## GOAL
Can you retype the lines below, from the start of the stored data through the line containing "export const myFeature", omitting the pictures?

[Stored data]
···
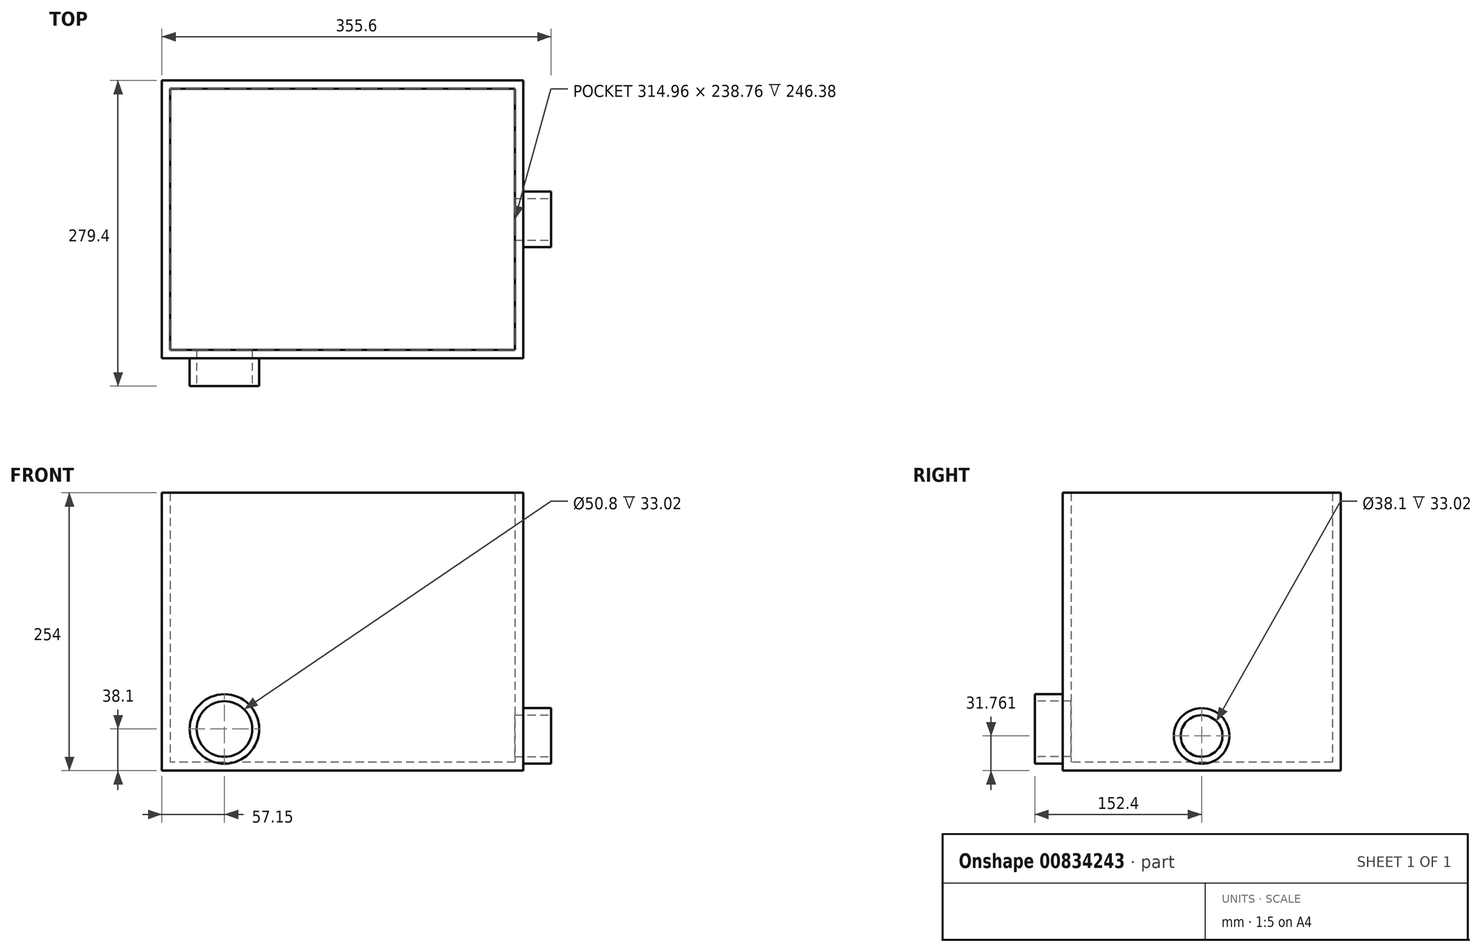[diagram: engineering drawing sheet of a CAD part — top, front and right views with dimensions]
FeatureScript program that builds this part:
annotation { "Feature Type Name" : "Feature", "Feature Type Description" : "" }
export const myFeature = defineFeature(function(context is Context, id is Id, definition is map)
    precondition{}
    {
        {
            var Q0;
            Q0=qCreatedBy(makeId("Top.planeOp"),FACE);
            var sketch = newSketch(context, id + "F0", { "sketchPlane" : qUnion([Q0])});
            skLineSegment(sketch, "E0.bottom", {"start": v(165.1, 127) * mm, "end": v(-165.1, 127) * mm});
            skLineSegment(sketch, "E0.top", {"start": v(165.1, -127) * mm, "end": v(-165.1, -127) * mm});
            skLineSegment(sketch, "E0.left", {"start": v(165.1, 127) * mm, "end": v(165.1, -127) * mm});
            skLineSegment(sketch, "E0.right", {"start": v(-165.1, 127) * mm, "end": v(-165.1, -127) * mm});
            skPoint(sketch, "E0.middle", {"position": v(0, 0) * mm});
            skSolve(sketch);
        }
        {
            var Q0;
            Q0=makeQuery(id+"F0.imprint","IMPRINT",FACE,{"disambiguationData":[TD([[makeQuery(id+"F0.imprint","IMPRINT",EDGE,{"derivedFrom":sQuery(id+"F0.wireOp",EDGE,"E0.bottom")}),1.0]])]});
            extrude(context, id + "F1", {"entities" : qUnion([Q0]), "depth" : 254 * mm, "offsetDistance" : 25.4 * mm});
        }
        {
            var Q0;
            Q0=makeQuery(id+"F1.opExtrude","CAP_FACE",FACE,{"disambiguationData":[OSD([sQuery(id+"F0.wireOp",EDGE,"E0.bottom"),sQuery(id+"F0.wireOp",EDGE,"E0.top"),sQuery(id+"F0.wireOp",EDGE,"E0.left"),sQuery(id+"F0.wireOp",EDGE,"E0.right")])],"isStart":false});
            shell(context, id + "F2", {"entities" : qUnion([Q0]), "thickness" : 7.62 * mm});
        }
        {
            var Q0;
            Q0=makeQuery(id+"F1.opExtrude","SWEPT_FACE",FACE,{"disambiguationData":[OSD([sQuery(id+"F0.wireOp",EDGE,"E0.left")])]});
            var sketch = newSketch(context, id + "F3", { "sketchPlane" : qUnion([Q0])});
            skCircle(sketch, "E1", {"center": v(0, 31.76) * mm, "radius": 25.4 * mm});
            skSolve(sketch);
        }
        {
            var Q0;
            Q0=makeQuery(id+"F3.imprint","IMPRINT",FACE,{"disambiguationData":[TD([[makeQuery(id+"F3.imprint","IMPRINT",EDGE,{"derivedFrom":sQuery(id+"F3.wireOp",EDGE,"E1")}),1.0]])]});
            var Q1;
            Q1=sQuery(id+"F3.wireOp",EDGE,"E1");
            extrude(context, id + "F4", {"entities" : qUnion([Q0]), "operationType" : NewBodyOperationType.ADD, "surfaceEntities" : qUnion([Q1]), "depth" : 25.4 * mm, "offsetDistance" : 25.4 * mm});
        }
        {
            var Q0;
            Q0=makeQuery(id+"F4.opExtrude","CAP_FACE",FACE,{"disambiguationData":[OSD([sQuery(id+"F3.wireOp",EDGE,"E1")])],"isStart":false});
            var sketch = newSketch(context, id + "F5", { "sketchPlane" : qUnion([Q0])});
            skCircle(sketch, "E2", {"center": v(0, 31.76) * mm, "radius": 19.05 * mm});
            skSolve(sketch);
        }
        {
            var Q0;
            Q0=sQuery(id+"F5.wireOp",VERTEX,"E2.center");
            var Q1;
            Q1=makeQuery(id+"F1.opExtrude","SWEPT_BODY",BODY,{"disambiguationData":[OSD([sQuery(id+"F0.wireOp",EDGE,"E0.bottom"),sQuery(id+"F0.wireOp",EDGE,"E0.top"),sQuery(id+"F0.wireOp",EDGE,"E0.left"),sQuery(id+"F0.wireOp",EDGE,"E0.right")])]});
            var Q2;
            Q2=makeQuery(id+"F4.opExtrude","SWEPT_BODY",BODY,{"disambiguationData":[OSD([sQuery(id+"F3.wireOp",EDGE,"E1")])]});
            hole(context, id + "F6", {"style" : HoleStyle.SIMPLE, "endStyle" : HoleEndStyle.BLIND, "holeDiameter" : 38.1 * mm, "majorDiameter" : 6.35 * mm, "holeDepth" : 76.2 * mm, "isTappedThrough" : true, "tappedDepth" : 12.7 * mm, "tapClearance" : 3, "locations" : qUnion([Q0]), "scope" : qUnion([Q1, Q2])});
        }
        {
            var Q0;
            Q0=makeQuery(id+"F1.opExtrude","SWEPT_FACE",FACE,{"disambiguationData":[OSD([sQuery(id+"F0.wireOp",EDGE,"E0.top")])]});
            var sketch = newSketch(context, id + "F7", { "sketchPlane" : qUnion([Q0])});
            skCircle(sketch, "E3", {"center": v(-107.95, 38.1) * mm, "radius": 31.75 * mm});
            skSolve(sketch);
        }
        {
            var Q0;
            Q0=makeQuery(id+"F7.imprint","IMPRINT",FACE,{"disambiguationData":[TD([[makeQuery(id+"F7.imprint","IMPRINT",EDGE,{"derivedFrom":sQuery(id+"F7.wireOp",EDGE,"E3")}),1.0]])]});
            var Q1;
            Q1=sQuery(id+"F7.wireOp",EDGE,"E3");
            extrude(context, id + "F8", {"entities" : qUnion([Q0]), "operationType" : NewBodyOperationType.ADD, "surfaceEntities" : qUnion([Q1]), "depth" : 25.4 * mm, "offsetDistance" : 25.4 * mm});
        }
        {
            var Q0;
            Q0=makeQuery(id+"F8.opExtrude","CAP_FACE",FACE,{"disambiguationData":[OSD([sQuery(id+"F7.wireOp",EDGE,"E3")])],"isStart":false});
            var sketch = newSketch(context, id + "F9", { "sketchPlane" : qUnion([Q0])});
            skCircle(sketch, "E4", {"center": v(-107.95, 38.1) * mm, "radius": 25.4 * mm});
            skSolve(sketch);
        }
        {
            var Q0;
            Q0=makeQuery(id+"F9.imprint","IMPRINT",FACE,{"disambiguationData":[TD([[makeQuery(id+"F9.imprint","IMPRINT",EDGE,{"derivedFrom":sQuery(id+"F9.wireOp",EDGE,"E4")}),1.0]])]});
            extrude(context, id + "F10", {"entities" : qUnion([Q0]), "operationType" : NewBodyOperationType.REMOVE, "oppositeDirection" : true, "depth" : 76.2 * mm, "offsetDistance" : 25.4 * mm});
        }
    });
···
## SOLUTION FOR THIS EXERCISE
[diagram: engineering drawing sheet of a CAD part — top, front and right views with dimensions]
FeatureScript program that builds this part:
annotation { "Feature Type Name" : "Feature", "Feature Type Description" : "" }
export const myFeature = defineFeature(function(context is Context, id is Id, definition is map)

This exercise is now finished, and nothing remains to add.